L’artiste malien Sidi Touré vient d’une longue tournée européenne et américaine au cours de laquelle, il a produit plusieurs concerts et spectacles afin de vendre l’image de notre riche culture à travers les valeurs songhoï qui font aujourd’hui notre fierté. Durant cette tournée, il était accompagné par son groupe composé, entre autres, de Kalil Touré à la guitare solo, Kandia Fa au n’goni et Alex Baba à la calebasse.
De retour au bercail la semaine dernière, l’enfant prodige de la musique songhoï, Sidi Touré, nous a accueillis chez lui pour nous parler de son voyage qu’il a lui-même jugé fructueux. «Notre tournée euro-américaine a été fructueuse pas en terme d’argent, mais en matière d’expérience», a-t-il expliqué. Puis de poursuivre : «J’ai appris beaucoup de choses de cette tournée, car elle m’a permis de partager ma petite expérience vécue dans le monde de la musique. Aussi, j’ai rencontré de grands musiciens d’Europe et d’Amérique qui ont eu des mots très aimables à l’égard de la culture malienne. J’ai eu également l’honneur de rencontrer un des grands bluesmen de Chicago, Bill Brechet, qui dit que quand je joue, il a la chair de poule. Il m’a même promis de jouer dans mon prochain album».
En terme du donner et du recevoir, ajoute-t-il, cette tournée l’a été. «Pour ce faire je lance un appel à la jeunesse de mon pays à continuer à travailler et à croire en eux-mêmes, car après la fatigue, c’est le bonheur. Il faut alors éviter le découragement qui ne mène à nulle part car, comme le dit un adage, celui qui cherche du miel dans une grotte, ne regarde pas le bout de sa hache», conseille notre artiste.
À propos du genre musical qu’il fait, Sidi Touré affirme : «Je fais du songhoï Zarma, mais les différents médias américains diront que je fais du Sahel Blue, Niger bleu, Désert…». À en croire Sidi Touré, le Sahel Bleue a tiré ses racines en Afrique avec les Noirs lors de la déportation du commerce triangulaire, de l’Europe jusqu’aux Etats. Le Bleus, c’est la détresse en général, car les bluesmen chantent toujours leurs détresses, c’est-à-dire les maux vécus.
Sidi Touré a à son actif plusieurs albums dont «Koima», sorti officiellement en 1991 ; «Hogga» ; «Holley tiemaye» ou «la danse des possédés» en 1996 ; «Sahel Folk» ; «A Lafia» (qui veut dire la paix).
À la question de savoir si le vivre-ensemble est possible au Nord du pays entre les différentes communautés qui y vivent, après la crise que notre pays a traversée entre 2012-2013, l’artiste dira que nous sommes condamnés à vivre ensemble.
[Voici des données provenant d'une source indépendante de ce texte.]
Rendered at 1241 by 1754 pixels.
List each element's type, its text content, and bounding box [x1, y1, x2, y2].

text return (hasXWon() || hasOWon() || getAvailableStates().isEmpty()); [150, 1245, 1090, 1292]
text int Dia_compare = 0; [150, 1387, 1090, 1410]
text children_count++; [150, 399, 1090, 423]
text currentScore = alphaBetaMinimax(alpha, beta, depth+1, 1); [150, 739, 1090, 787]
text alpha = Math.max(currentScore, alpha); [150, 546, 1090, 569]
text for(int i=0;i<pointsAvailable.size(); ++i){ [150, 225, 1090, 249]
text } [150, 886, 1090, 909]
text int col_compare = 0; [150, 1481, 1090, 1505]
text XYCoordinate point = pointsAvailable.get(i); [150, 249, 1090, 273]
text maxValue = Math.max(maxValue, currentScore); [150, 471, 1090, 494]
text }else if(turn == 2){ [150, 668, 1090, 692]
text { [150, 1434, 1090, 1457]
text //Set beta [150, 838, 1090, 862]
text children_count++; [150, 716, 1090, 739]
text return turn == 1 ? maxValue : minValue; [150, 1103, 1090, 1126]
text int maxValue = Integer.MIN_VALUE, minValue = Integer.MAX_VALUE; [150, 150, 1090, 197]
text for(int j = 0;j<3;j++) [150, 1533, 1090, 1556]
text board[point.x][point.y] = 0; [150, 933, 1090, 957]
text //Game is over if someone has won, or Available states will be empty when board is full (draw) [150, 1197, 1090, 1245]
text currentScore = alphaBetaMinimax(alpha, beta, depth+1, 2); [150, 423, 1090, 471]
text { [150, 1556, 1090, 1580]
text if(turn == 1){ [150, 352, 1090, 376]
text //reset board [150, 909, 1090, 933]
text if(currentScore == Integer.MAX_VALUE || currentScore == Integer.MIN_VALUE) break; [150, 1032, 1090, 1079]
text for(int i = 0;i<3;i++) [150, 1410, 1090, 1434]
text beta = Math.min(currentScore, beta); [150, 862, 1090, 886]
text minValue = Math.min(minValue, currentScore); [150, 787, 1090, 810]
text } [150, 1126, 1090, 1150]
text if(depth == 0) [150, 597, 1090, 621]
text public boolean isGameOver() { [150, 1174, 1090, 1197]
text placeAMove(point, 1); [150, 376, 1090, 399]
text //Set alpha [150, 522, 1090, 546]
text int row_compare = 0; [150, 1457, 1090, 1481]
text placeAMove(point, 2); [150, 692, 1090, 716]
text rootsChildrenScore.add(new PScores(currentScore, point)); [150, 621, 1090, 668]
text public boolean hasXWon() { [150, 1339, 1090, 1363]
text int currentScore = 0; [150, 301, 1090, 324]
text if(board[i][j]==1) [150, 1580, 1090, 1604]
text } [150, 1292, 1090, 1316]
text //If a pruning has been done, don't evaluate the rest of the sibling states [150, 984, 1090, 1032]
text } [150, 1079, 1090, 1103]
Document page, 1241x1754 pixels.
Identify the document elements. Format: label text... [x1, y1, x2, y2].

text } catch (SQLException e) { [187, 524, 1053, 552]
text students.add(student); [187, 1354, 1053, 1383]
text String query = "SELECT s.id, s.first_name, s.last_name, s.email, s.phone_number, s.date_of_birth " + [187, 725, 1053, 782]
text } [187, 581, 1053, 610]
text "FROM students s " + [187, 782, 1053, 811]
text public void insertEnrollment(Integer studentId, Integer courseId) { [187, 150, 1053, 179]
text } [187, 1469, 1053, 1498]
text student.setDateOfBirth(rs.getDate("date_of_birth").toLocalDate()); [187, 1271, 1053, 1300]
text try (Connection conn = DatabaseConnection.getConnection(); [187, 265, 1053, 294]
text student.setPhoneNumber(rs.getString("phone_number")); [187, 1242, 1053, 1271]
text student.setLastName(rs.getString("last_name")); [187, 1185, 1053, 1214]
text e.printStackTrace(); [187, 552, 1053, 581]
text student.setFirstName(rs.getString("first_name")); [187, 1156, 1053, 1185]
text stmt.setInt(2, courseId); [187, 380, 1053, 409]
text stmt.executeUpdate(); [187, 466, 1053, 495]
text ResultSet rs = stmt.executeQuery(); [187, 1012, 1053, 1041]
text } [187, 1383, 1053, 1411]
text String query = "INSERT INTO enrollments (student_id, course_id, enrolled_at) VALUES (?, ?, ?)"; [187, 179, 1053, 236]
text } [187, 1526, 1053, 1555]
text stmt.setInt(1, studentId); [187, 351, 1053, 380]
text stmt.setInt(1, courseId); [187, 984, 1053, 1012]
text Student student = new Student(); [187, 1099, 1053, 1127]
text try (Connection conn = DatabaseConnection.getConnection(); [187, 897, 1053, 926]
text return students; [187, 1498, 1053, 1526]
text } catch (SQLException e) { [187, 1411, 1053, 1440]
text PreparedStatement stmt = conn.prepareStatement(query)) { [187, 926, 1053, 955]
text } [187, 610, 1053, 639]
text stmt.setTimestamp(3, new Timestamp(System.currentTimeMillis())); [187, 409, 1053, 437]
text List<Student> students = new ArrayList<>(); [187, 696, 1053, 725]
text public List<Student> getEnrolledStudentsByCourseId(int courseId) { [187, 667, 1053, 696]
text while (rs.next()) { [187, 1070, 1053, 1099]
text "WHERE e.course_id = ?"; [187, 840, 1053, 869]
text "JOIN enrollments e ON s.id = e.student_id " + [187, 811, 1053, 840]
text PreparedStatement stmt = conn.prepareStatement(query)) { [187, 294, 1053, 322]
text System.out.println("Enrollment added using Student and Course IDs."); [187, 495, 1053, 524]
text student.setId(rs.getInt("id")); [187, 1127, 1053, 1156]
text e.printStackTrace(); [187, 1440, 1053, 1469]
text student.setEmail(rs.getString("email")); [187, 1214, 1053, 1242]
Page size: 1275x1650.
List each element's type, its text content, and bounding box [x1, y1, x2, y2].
Car, dit-il, ce sont des peuples qui ont vécu ensemble depuis des temps immémoriaux et il n’y a pas un Songhaï qui n’a pas un frère Arabe, et vice-versa. «Je ne suis pas contre l’impunité, mais je pense que les auteurs de crimes et autres exactions doivent répondre de leurs actes, condamnés s’il le faut. Mais la réconciliation nationale est plus que nécessaire, car, sans paix, rien n’est possible», soutient Sidi Touré.
Moins visible dans les différents festivals au Mali, l’artiste dira que la faute n’incombe pas à lui, mais plutôt aux promoteurs des festivals qui préfèrent chercher ailleurs, par complexe. Sinon, s’interroge-t-il, comment peut-on expliquer que nous soyons invités dans les grands festivals en Europe et aux Etats-Unis, mais pas chez nous au Mali ? D’autant que selon lui «nous pensons que le rayonnement de la culture malienne doit passer par la promotion de la musique malienne».
Issu d’une lignée noble, Sidi Touré a dû surmonter les réticences de sa famille pour suivre sa vocation musicale. Figure reconnue sur la scène musicale africaine, ce chanteur-guitariste a dirigé l’orchestre de Gao, The Songhaï Stars, et a été récompensé deux fois en tant que Meilleur chanteur dans le cadre des Maliens national Awards, signé depuis 2011 par le label américain Thrill Jockey.
Par ailleurs, Sidi Touré a tenu à remercier l’équipe de ReporterMag pour lui avoir consacré ces quelques lignes.